### PROBLEM TO WORK ON:
In the records below, find the line holding "right hip: (743, 381)" and the line holding "right ear: (933, 183)". Set down both, with every line between them, exactly.

[Start of Attachment]

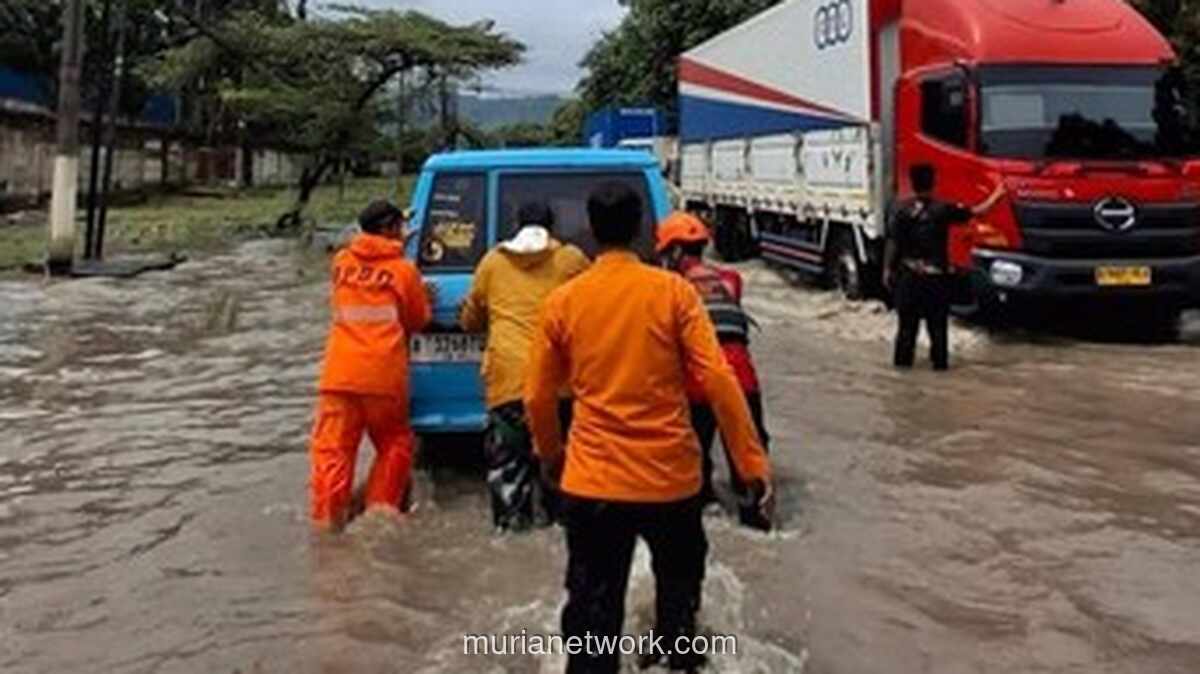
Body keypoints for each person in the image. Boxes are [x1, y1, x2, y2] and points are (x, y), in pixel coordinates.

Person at [525, 182, 773, 674]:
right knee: (679, 623)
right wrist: (750, 464)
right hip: (671, 482)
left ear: (593, 232)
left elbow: (536, 395)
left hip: (594, 483)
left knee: (593, 626)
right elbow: (720, 381)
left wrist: (552, 456)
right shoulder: (674, 294)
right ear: (640, 228)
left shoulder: (564, 301)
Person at [460, 201, 590, 531]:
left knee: (508, 475)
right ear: (553, 226)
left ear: (516, 224)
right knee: (562, 473)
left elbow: (472, 319)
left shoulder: (491, 263)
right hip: (558, 384)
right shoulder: (571, 260)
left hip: (509, 385)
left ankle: (513, 533)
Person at [309, 200, 432, 530]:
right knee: (395, 443)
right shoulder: (404, 271)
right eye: (400, 226)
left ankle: (327, 524)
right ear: (391, 228)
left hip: (339, 376)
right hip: (382, 376)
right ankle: (380, 515)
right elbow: (417, 319)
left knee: (332, 452)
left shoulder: (341, 262)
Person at [655, 211, 771, 531]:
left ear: (675, 252)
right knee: (750, 471)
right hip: (743, 381)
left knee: (693, 474)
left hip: (698, 383)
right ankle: (755, 521)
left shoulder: (670, 288)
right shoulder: (731, 280)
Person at [884, 165, 1005, 371]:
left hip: (909, 277)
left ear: (913, 184)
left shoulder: (901, 210)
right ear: (933, 183)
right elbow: (979, 211)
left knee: (906, 330)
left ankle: (901, 375)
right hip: (935, 279)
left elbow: (894, 243)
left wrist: (887, 270)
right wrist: (998, 194)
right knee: (938, 328)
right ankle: (939, 369)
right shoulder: (944, 209)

[End of Attachment]

### TASK RESPONSE:
right hip: (743, 381)
left knee: (693, 474)
left hip: (698, 383)
right ankle: (755, 521)
left shoulder: (670, 288)
right shoulder: (731, 280)
Person at [884, 165, 1005, 371]:
left hip: (909, 277)
left ear: (913, 184)
left shoulder: (901, 210)
right ear: (933, 183)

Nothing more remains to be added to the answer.